Lançamento de unidades residenciais

A pesquisa registrou o lançamento de 1.680 imóveis em São Paulo durante o mês de fevereiro de 2021, o que é um resultado 6,4% abaixo do de janeiro, e 23,1% menor que o de fevereiro do ano passado. 

Para o acumulado de 12 meses, de março de 2020 a fevereiro de 2021, os lançamentos ficaram 8,1% abaixo do período anterior. Com isso, o número de imóveis ofertados teve uma redução de 6,6% na comparação com janeiro deste ano, e 22,1% acima de fevereiro de 2020. Esta oferta é composta por imóveis na planta, em construção e prontos, lançados nos últimos 36 meses (março de 2018 a fevereiro de 2021).

Para o Secovi, essa redução é considerada normal no início do ano, considerando o empenho maior de vendas de lançamentos ocorridos nos meses finais do ano anterior. 

“Os resultados de fevereiro foram bons porque os estandes estavam abertos, e os atendimentos ocorreram com total segurança, em cumprimento de todos os protocolos sanitários. Contudo, com Estado de São Paulo regredindo, primeiro para a fase vermelha do Plano SP e na sequência para a fase emergencial, ainda mais restritiva que a anterior, acreditamos que os resultados de março serão bastante afetados”, disse Emilio Kallas, vice-presidente de Incorporação e Terrenos Urbanos do Secovi-SP.

A instituição apontou no relatório que, mesmo com os canteiros de obras abertos, as vendas continuam encontrando dificuldades. De acordo com o Secovi, há uma preocupação crescente do setor com a contínua elevação dos preços de insumos da construção. O impacto maior deve ser percebido na produção de imóveis econômicos, que é a categoria mais comercializada atualmente. 
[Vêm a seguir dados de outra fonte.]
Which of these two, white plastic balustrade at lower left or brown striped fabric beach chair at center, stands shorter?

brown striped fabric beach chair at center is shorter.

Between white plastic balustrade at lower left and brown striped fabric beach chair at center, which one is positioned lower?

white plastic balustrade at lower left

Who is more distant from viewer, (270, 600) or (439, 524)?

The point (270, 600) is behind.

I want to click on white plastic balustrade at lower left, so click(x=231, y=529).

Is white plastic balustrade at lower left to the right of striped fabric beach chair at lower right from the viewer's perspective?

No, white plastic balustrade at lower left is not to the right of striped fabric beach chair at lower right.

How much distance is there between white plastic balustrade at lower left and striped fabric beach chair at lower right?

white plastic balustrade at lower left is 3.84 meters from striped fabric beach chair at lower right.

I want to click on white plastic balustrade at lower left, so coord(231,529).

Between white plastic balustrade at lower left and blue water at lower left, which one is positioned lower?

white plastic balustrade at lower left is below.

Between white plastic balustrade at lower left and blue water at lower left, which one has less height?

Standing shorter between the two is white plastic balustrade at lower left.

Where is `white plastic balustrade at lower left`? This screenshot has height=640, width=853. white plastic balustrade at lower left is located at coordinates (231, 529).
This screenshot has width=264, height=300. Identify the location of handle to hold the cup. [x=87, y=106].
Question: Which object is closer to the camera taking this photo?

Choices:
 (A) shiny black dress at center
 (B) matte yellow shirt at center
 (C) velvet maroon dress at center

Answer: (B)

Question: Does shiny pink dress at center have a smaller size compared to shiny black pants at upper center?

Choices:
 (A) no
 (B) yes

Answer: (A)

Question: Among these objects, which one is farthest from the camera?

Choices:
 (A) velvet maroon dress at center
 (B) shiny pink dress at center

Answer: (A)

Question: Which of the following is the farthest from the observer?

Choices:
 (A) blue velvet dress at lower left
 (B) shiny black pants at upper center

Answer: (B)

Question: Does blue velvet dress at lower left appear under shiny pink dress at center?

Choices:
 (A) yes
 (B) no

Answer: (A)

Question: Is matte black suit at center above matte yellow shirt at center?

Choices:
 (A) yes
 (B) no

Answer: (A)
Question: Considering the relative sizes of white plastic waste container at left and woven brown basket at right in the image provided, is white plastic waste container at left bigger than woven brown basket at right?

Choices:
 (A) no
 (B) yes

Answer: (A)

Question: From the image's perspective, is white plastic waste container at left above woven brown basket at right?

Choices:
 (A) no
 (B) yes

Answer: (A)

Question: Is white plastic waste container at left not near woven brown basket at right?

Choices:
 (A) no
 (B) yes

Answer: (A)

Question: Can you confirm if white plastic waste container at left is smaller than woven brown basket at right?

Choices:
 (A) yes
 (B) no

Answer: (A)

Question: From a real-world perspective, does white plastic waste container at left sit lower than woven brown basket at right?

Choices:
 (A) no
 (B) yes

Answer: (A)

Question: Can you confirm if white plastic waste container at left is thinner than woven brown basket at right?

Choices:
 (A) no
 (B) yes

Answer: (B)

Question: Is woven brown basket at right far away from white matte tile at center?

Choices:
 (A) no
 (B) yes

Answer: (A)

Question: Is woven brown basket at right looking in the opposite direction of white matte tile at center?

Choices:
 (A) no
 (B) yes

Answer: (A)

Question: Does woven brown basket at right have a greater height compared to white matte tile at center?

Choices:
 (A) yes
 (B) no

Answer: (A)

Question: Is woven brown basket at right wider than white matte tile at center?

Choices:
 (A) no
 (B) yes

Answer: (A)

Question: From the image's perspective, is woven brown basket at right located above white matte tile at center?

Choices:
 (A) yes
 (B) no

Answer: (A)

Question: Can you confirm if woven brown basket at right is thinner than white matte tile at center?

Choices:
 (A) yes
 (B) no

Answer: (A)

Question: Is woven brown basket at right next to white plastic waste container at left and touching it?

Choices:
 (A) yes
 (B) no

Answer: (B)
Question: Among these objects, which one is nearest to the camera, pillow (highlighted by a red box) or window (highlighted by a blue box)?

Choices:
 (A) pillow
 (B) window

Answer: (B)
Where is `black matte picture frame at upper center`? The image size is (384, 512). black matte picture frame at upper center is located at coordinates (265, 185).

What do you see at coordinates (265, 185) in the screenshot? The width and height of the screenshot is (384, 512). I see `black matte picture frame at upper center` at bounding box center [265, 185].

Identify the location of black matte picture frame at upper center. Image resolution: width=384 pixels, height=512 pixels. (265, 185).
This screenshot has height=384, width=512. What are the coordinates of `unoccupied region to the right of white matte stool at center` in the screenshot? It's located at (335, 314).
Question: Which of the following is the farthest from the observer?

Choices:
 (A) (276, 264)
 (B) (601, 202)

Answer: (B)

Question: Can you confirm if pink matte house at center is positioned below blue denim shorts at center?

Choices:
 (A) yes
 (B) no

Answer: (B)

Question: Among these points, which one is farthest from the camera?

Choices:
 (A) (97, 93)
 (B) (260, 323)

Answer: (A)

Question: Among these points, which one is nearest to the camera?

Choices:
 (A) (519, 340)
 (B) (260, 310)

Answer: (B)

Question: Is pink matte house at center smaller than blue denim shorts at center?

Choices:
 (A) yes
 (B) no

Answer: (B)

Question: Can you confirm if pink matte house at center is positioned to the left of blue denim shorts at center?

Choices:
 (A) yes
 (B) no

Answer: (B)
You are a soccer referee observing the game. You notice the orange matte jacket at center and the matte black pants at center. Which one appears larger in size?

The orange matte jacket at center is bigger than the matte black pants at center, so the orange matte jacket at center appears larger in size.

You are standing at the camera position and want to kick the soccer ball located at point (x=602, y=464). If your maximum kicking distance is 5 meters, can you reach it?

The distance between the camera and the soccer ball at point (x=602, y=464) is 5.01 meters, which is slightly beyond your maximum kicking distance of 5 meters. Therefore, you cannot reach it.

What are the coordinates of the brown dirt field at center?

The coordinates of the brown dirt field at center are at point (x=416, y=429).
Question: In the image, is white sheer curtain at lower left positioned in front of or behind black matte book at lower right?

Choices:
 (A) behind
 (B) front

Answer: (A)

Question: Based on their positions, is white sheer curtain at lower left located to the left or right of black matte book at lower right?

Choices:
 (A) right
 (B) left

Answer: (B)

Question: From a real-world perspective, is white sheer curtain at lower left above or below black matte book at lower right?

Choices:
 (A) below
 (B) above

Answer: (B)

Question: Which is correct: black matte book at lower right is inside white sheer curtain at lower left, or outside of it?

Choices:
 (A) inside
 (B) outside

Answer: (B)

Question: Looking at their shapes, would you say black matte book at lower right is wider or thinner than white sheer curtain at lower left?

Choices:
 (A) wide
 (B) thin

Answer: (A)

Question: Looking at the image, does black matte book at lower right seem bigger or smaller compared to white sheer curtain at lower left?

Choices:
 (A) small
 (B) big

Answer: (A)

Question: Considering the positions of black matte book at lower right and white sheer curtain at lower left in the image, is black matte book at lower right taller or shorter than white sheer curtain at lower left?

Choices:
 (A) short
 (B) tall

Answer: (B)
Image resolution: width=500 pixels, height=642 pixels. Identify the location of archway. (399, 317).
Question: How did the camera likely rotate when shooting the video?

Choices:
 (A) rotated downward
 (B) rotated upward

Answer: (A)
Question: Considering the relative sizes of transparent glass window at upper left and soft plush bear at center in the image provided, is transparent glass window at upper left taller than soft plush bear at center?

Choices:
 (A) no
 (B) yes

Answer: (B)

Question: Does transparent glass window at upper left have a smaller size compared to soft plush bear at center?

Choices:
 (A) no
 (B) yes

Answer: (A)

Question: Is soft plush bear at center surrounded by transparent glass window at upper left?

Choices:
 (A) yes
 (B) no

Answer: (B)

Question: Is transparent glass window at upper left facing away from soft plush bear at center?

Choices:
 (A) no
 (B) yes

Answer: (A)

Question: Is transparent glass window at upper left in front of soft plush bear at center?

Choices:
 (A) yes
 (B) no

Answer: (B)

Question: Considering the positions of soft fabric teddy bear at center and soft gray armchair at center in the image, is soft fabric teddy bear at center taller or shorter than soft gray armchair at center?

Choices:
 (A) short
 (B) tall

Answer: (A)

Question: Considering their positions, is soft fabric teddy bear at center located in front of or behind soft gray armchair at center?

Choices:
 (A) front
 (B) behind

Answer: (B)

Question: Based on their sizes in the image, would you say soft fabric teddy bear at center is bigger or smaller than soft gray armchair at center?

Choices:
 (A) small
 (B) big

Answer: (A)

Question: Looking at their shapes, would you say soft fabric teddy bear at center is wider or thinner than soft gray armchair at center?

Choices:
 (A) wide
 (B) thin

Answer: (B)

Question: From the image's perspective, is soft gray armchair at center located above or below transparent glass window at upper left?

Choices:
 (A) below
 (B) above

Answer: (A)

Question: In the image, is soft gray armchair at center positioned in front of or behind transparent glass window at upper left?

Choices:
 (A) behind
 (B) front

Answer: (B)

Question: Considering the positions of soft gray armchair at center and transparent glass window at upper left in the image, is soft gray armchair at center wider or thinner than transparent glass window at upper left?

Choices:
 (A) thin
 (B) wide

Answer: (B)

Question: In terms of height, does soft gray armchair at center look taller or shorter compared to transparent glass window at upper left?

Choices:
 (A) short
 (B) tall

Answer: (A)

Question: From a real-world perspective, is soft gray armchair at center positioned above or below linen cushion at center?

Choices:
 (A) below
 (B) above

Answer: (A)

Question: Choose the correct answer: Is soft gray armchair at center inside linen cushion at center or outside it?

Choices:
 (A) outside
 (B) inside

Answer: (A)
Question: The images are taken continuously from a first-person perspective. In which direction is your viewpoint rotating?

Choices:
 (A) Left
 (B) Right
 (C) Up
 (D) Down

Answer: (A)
“O Secovi-SP tem apoiado as entidades parceiras nos pleitos junto ao Ministério da Economia, a fim de desonerar os tributos federais sobre o cimento e aço”, afirmou Basilio Jafet, presidente do Secovi-SP. Ele também destacou sua decepção com o ritmo da vacinação: “É difícil compreender porque só agora, com mais de um ano de atraso, foi instituído um gabinete multidisciplinar para gerenciar a crise, coisa que esperávamos ver constituído em março de 2020”.